Additionally, I ran Charles and it is pulling the crossdomain.xml from both my local server but I don't see it for s3.
Update 2
I tried adding this to the loader:
var context:LoaderContext = new LoaderContext();
context.securityDomain = SecurityDomain.currentDomain;
context.applicationDomain = ApplicationDomain.currentDomain;
Loader.load(new URLRequest(_dataFile), context);
This resulted in the files actually downloading! Unfortunately now it crashes out with this:
SecurityError: Error #2119: Security sandbox violation: caller s3.amazonaws.com/bucket_name/swfs/MainSwf.swf cannot access LoaderInfo.applicationDomain owned by s3.amazonaws.com/bucket_name/data/swfs/foo/SecondSwf.swf
I've tried including/not including the context.applicationDomain = ApplicationDomain.currentDomain; line but that hasn't resolved the issue.
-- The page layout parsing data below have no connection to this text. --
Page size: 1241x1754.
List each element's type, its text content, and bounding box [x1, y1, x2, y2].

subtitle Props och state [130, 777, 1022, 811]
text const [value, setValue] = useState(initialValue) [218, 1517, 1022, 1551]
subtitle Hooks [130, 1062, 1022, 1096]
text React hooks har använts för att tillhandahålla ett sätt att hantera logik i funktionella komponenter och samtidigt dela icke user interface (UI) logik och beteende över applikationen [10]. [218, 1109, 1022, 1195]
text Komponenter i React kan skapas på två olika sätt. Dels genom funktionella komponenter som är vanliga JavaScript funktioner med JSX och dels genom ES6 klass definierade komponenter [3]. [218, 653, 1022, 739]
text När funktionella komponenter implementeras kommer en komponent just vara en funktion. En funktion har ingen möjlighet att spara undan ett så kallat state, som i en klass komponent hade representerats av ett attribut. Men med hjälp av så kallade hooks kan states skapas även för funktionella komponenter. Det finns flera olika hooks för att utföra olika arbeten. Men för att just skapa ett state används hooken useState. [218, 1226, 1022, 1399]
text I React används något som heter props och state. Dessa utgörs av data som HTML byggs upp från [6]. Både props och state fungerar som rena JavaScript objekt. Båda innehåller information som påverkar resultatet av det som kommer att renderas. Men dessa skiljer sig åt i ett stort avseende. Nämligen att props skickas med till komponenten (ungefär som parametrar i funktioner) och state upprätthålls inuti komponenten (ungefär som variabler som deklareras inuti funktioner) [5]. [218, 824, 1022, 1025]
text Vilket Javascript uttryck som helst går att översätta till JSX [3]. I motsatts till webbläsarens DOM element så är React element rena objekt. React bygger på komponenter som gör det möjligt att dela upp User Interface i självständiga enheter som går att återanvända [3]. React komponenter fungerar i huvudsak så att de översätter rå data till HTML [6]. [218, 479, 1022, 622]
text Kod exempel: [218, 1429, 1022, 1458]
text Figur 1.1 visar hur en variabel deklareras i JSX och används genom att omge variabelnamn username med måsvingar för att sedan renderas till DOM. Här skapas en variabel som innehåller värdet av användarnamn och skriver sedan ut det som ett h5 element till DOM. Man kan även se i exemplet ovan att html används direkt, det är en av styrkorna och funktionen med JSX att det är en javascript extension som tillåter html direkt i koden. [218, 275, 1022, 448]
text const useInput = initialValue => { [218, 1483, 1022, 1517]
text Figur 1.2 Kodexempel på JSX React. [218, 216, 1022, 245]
Where the crash is actually occurring is at a later time after the file is loaded where we are getting the applicationDomain: loader_.contentLoaderInfo.applicationDomain.getDefinition( def.a )
Make sure the mime type of crossdomain.xml is set to application/xml. Flash will not load the policy file if the mime type isn't set correctly. Checkout CloudBerry's free s3 client, it's pretty good at detecting/setting the correct mimetype, its possible the s3 client you're using didn't set it correctly.
Edit: Apache, and other webservers, detect a file's mime type and return it in the response headers - so this issue doesn't normally come up in local testing
Solved, finally. Make sure you're using the bucket name as the subdomain for both the Policy file loading, and every file / URL request.
Solution:
http://onegiantmedia.com/cross-domain-policy-issues-with-flash-loading-remote-data-from-amazon-s3-cloud-storage
It looks like you have a.swf and b.swf on different domains, and a.swf is trying to access the content of b.swf (via Loader.content), and no doubt it's failing with a security error.
You have two options:
Load b.swf in the same security domain as a.swf (i.e. the "current" security domain). You can do this in a.swf's code by passing a new LoaderContext to Loader.load() and setting the loaderContext.securityDomain = SecurityDomain.currentDomain
Explicity allow a.swf to access b.swf by calling Security.allowDomain() in b.swf's code with a.swf's domain name as the parameter
Which one you choose depends on other considerations. With the first one, b.swf is able to do what a.swf can do (everything!) in terms of cross-domain security (i.e. access files, etc.); with the second one, any SWF file on a.swf's domain is able to access b.swf's content. It really depends how you want to set up the trust.